Second consideration: Active Directory
Your Amazon FSx File Gateway must be joined to same Active Directory environment as your Amazon FSx file system.
Joining your Amazon FSx file system to your Active Directory environment can sometimes be an extra step within your organization. There may be firewall ports to open or another team to work with who manages your Active Directory environment. They may also potentially be some design decisions on how you are going to connect your on-premises Active Directory environment to the cloud. It is best to get ahead of this, and think about this design from a long-term perspective. Customers choose to accomplish this in a couple of ways:
- Use self-managed Active Directory (on-premises or in the cloud)
- Use AWS Directory Service to create an AWS Managed Microsoft AD in the cloud, and set up a two-way trust with their on-premises Active Directory environment
Whichever way you choose to deploy within your organization, the requirements are that:
- Your Amazon FSx File Gateway and your Amazon FSx file system are joined to the same domain.
- Your SMB client users can authenticate whether they are in that same domain, or in a domain with a two-way trust.
- Your gateway must communicate with local Active Directory over UDP ports 137, 138, and TCP port 389.
- Your gateway must communicate with local DNS over TCP/UDP port 53.
- Your gateway must communicate with local NTP over UDP port 123.

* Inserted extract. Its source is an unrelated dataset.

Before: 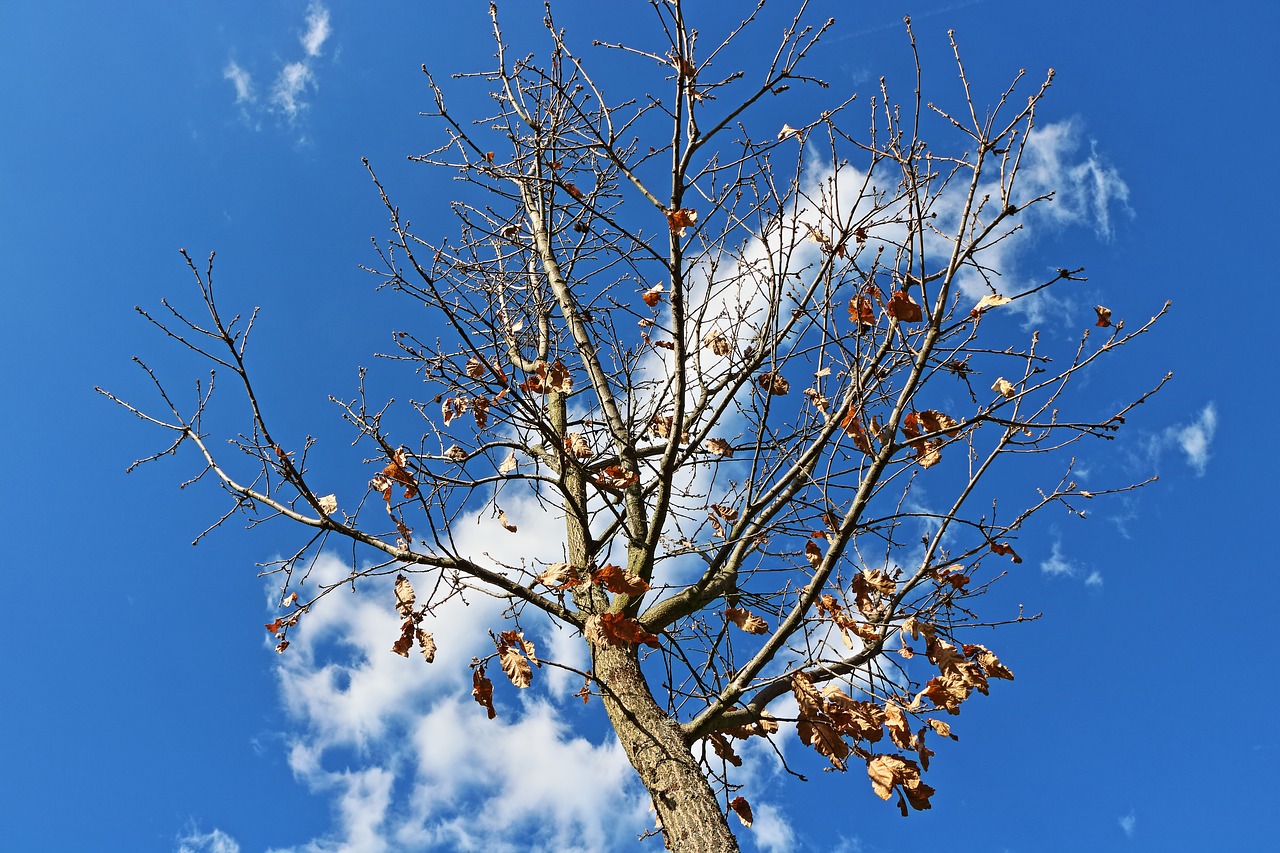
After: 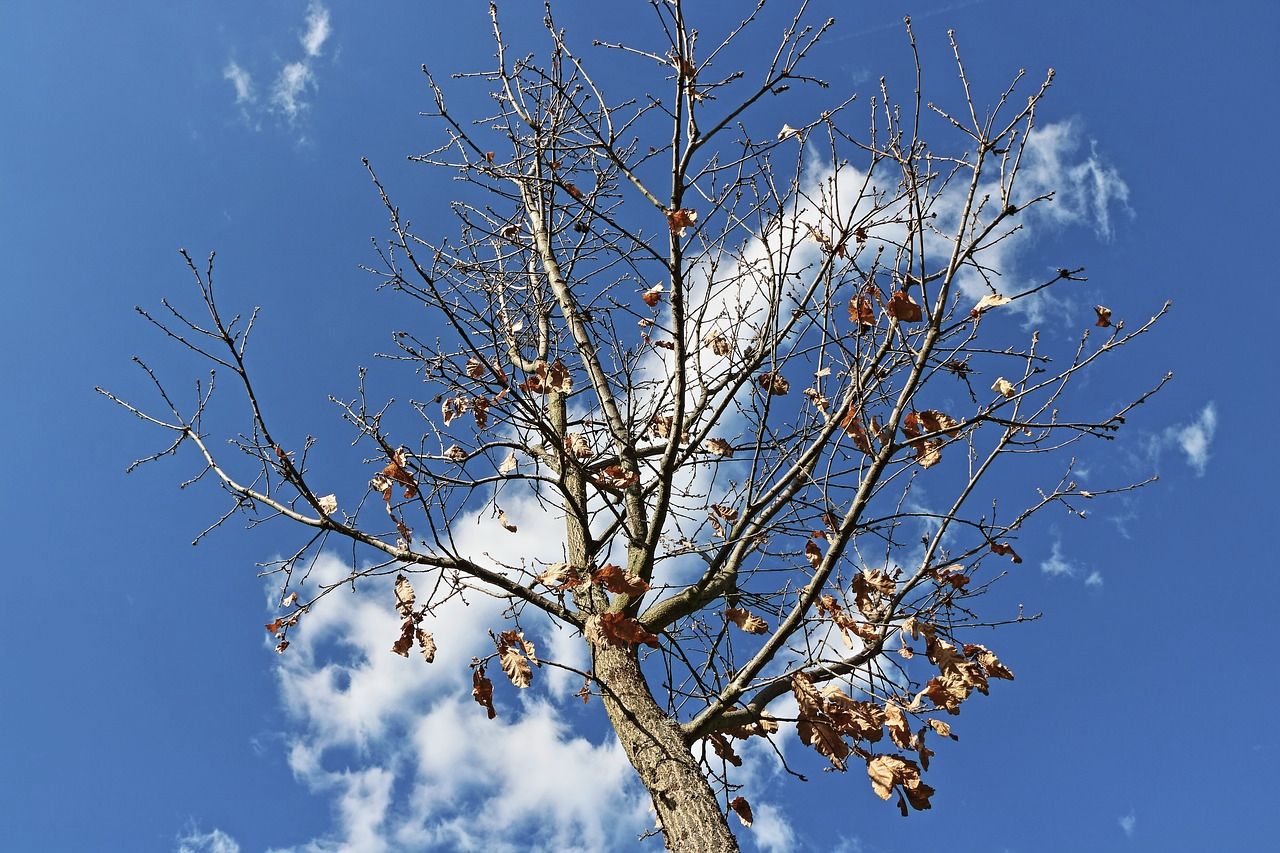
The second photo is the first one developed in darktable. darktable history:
color correction: highlights b* 0.051, saturation 0.79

Third consideration: private networking
Amazon FSx File Gateway requires private networking from where the gateway is deployed to where your Amazon VPC and the Amazon FSx file system is created. This is unlike our other gateway types, and is driven by the fact that the SMB protocol is used by the gateway to communicate with the underlying Amazon FSx file system. For security reasons, the SMB protocol is not a protocol that should traverse the public internet. Many customers choose to connect their on-premises environments to the cloud by setting up AWS Direct Connect, AWS Site-to-Site VPN, or by setting up their own private connection solutions.

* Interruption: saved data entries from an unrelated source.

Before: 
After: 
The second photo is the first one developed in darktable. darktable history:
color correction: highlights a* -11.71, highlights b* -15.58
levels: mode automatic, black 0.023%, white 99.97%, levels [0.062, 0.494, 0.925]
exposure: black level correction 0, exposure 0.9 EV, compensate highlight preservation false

Your gateway must communicate via the data plane to the Amazon FSx file system over SMB TCP/UDP port 445.
It is likely you will need to work internally with your network team to open the proper firewall ports to ensure proper connectivity, and validate network bandwidth is available.

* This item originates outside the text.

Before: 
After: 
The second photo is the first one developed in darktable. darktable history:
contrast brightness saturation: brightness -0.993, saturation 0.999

For help with networking requirements:
In this blog, I covered the general use cases served by Amazon FSx File Gateway, and the key benefits and features of the service. I also briefly explored the differences between Amazon S3 File Gateway and Amazon FSx File Gateway. By eliminating active management of file workloads, Amazon FSx File Gateway can help you accelerate your file-based storage migration to the cloud to enable faster performance, improve data protection, and reduce costs. Additionally, some of the key considerations in this post make it easier for you to be better prepared for a successful deployment of Amazon FSx File Gateway for fast, low-latency access on premises to fully managed file shares.